- _Information_

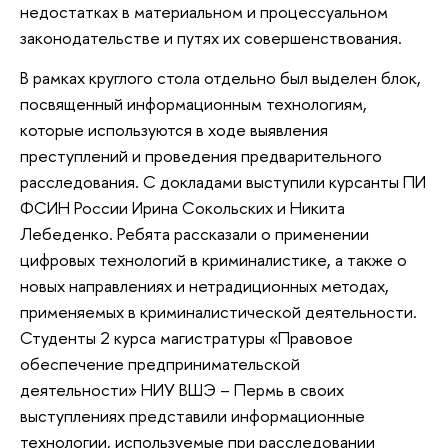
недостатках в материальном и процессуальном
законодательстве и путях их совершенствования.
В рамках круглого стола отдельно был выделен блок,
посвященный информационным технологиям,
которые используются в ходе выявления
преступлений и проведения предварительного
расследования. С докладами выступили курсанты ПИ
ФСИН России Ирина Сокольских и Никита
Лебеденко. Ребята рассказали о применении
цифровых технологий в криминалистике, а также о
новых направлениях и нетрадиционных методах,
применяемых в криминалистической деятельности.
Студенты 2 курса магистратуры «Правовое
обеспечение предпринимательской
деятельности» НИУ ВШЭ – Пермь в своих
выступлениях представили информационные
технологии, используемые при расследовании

==

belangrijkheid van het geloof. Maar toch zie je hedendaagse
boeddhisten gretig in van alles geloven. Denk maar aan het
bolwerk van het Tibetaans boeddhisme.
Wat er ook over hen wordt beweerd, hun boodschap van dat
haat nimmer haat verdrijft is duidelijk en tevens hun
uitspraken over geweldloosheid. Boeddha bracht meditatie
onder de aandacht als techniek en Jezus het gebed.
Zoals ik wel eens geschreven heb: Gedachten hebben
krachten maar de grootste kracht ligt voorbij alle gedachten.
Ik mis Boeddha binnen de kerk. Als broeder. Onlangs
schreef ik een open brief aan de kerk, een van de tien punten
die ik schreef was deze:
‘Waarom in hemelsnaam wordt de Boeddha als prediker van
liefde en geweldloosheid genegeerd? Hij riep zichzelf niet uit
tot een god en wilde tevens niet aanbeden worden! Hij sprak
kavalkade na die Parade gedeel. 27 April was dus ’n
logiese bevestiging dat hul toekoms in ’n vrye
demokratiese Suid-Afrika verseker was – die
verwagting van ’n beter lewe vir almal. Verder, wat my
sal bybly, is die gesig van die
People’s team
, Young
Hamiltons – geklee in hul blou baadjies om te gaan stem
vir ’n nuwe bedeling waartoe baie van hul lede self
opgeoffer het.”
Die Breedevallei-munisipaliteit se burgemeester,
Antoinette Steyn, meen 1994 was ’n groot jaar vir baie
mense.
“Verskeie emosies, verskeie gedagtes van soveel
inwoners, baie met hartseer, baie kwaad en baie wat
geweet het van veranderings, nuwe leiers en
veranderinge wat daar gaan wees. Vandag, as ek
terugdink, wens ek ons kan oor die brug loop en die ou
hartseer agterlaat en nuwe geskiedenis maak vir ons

- _What is expected_
Write down again, exactly as given, only the lines above that fall from the line with "законодательстве и путях" to the line with "технологии, используемые при расследовании", inclusive.

- _Your response_
законодательстве и путях их совершенствования.
В рамках круглого стола отдельно был выделен блок,
посвященный информационным технологиям,
которые используются в ходе выявления
преступлений и проведения предварительного
расследования. С докладами выступили курсанты ПИ
ФСИН России Ирина Сокольских и Никита
Лебеденко. Ребята рассказали о применении
цифровых технологий в криминалистике, а также о
новых направлениях и нетрадиционных методах,
применяемых в криминалистической деятельности.
Студенты 2 курса магистратуры «Правовое
обеспечение предпринимательской
деятельности» НИУ ВШЭ – Пермь в своих
выступлениях представили информационные
технологии, используемые при расследовании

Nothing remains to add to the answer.